__Records for the exercise__.
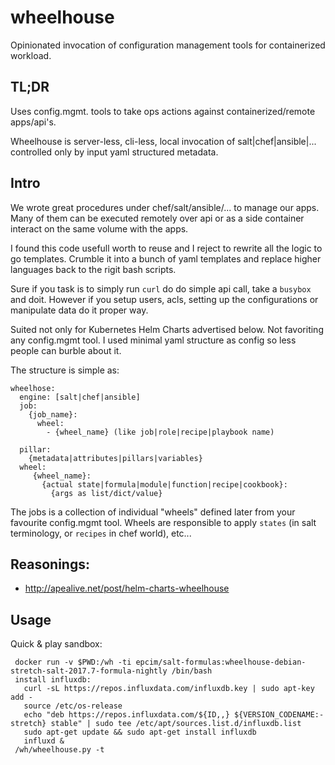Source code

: # wheelhouse

Opinionated invocation of configuration management tools for containerized workload.

## TL;DR

Uses config.mgmt. tools to take ops actions against containerized/remote apps/api's.

Wheelhouse is server-less, cli-less, local invocation of salt|chef|ansible|... controlled only
by input yaml structured metadata.

## Intro

We wrote great procedures under chef/salt/ansible/... to manage our apps. Many of them can be
executed remotely over api or as a side container interact on the same volume with the apps.

I found this code usefull worth to reuse and I reject to rewrite all the logic to go templates.
Crumble it into a bunch of yaml templates and replace higher languages back to the rigit bash scripts.

Sure if you task is to simply run `curl` do do simple api call, take a `busybox` and doit.
However if you setup users, acls, setting up the configurations or manipulate data do it proper way.

Suited not only for Kubernetes Helm Charts advertised below. Not favoriting any config.mgmt tool.
I used minimal yaml structure as config so less people can burble about it.

The structure is simple as:

    wheelhose:
      engine: [salt|chef|ansible]
      job:
        {job_name}:
          wheel:
            - {wheel_name} (like job|role|recipe|playbook name)

      pillar:
        {metadata|attributes|pillars|variables}
      wheel:
         {wheel_name}:
           {actual state|formula|module|function|recipe|cookbook}:
             {args as list/dict/value}

The jobs is a collection of individual "wheels" defined later from your favourite config.mgmt tool.
Wheels are responsible to apply `states` (in salt terminology, or `recipes` in chef world), etc...

## Reasonings:

* http://apealive.net/post/helm-charts-wheelhouse



## Usage

Quick & play sandbox:

     docker run -v $PWD:/wh -ti epcim/salt-formulas:wheelhouse-debian-stretch-salt-2017.7-formula-nightly /bin/bash
     install influxdb:
       curl -sL https://repos.influxdata.com/influxdb.key | sudo apt-key add -
       source /etc/os-release
       echo "deb https://repos.influxdata.com/${ID,,} ${VERSION_CODENAME:- stretch} stable" | sudo tee /etc/apt/sources.list.d/influxdb.list
       sudo apt-get update && sudo apt-get install influxdb
       influxd &
     /wh/wheelhouse.py -t


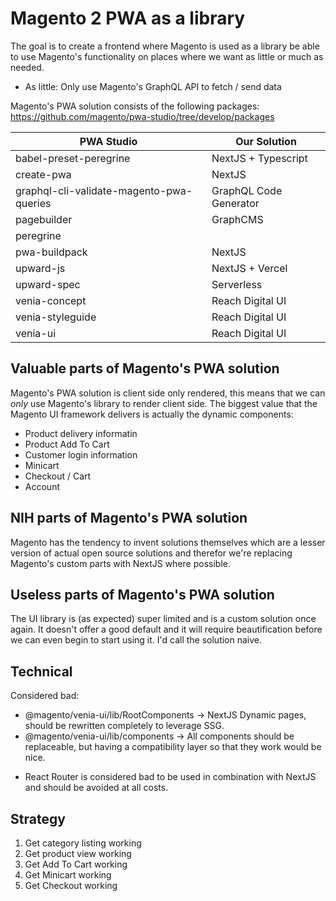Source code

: # Magento 2 PWA as a library

The goal is to create a frontend where Magento is used as a library be able to
use Magento's functionality on places where we want as little or much as needed.

- As little: Only use Magento's GraphQL API to fetch / send data

Magento's PWA solution consists of the following packages:
https://github.com/magento/pwa-studio/tree/develop/packages

| PWA Studio                               | Our Solution           |
| ---------------------------------------- | ---------------------- |
| babel-preset-peregrine                   | NextJS + Typescript    |
| create-pwa                               | NextJS                 |
| graphql-cli-validate-magento-pwa-queries | GraphQL Code Generator |
| pagebuilder                              | GraphCMS               |
| peregrine                                |                        |
| pwa-buildpack                            | NextJS                 |
| upward-js                                | NextJS + Vercel        |
| upward-spec                              | Serverless             |
| venia-concept                            | Reach Digital UI       |
| venia-styleguide                         | Reach Digital UI       |
| venia-ui                                 | Reach Digital UI       |

## Valuable parts of Magento's PWA solution

Magento's PWA solution is client side only rendered, this means that we can
_only_ use Magento's library to render client side. The biggest value that the
Magento UI framework delivers is actually the dynamic components:

- Product delivery informatin
- Product Add To Cart
- Customer login information
- Minicart
- Checkout / Cart
- Account

## NIH parts of Magento's PWA solution

Magento has the tendency to invent solutions themselves which are a lesser
version of actual open source solutions and therefor we're replacing Magento's
custom parts with NextJS where possible.

## Useless parts of Magento's PWA solution

The UI library is (as expected) super limited and is a custom solution once
again. It doesn't offer a good default and it will require beautification before
we can even begin to start using it. I'd call the solution naive.

## Technical

Considered bad:

- @magento/venia-ui/lib/RootComponents -> NextJS Dynamic pages, should be
  rewritten completely to leverage SSG.
- @magento/venia-ui/lib/components -> All components should be replaceable, but
  having a compatibility layer so that they work would be nice.

* React Router is considered bad to be used in combination with NextJS and
  should be avoided at all costs.

## Strategy

1. Get category listing working
2. Get product view working
3. Get Add To Cart working
4. Get Minicart working
5. Get Checkout working
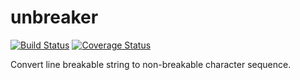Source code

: # unbreaker

[![Build Status](https://travis-ci.org/kawaz/unbreaker.svg?branch=master)](https://travis-ci.org/kawaz/unbreaker)
[![Coverage Status](https://coveralls.io/repos/github/kawaz/unbreaker/badge.svg?branch=master)](https://coveralls.io/github/kawaz/unbreaker?branch=master)

Convert line breakable string to non-breakable character sequence.

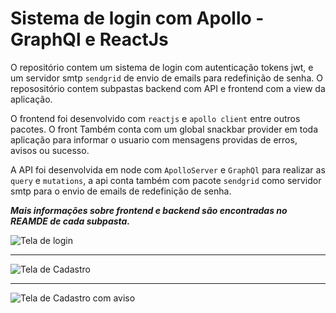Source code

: # Sistema de login com Apollo - GraphQl e ReactJs

O repositório contem um sistema de login com autenticação tokens jwt,
e um servidor smtp `sendgrid` de envio de emails para redefinição de senha. O reposositório
contem subpastas backend com API e frontend com a view da aplicação. 

O frontend foi desenvolvido
com `reactjs` e `apollo client` entre outros pacotes. O front Também conta com um global snackbar provider  em toda aplicação para 
informar o usuario com mensagens providas de erros, avisos ou sucesso.

A API foi desenvolvida em node com `ApolloServer` e `GraphQl` para realizar as `query` e `mutations`, a api conta também com pacote 
`sendgrid` como servidor smtp para o envio de emails de redefinição de senha.

 
**_Mais informações sobre frontend e backend são encontradas no REAMDE de cada subpasta._**


![Tela de login](https://github.com/lnfernandobr/sistema-de-login-com-apoll-graphql/raw/master/images/sign-in.png)
****
![Tela de Cadastro](https://github.com/lnfernandobr/sistema-de-login-com-apoll-graphql/raw/master/images/sign-up.png)
****
![Tela de Cadastro com aviso](https://github.com/lnfernandobr/sistema-de-login-com-apoll-graphql/raw/master/images/sign-up-warning.png)
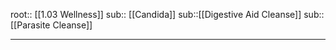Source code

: root:: [[1.03 Wellness]]
sub:: [[Candida]]
sub::[[Digestive Aid Cleanse]]
sub::[[Parasite Cleanse]]

---


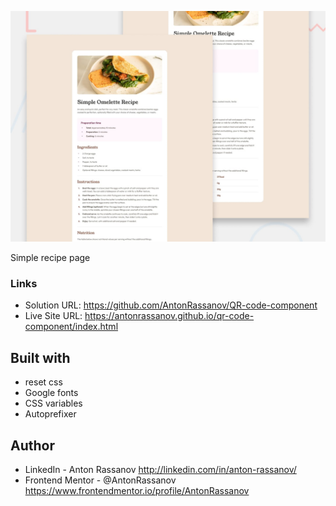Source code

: ![](./preview.jpg)

Simple recipe page

### Links

- Solution URL: https://github.com/AntonRassanov/QR-code-component
- Live Site URL: https://antonrassanov.github.io/qr-code-component/index.html

## Built with

- reset css
- Google fonts
- CSS variables
- Autoprefixer

## Author

- LinkedIn - Anton Rassanov http://linkedin.com/in/anton-rassanov/
- Frontend Mentor - @AntonRassanov https://www.frontendmentor.io/profile/AntonRassanov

__Your assignment__.
Only a number is wanted here: the count of lines in the material above that contain "call".

__Answer space__.
2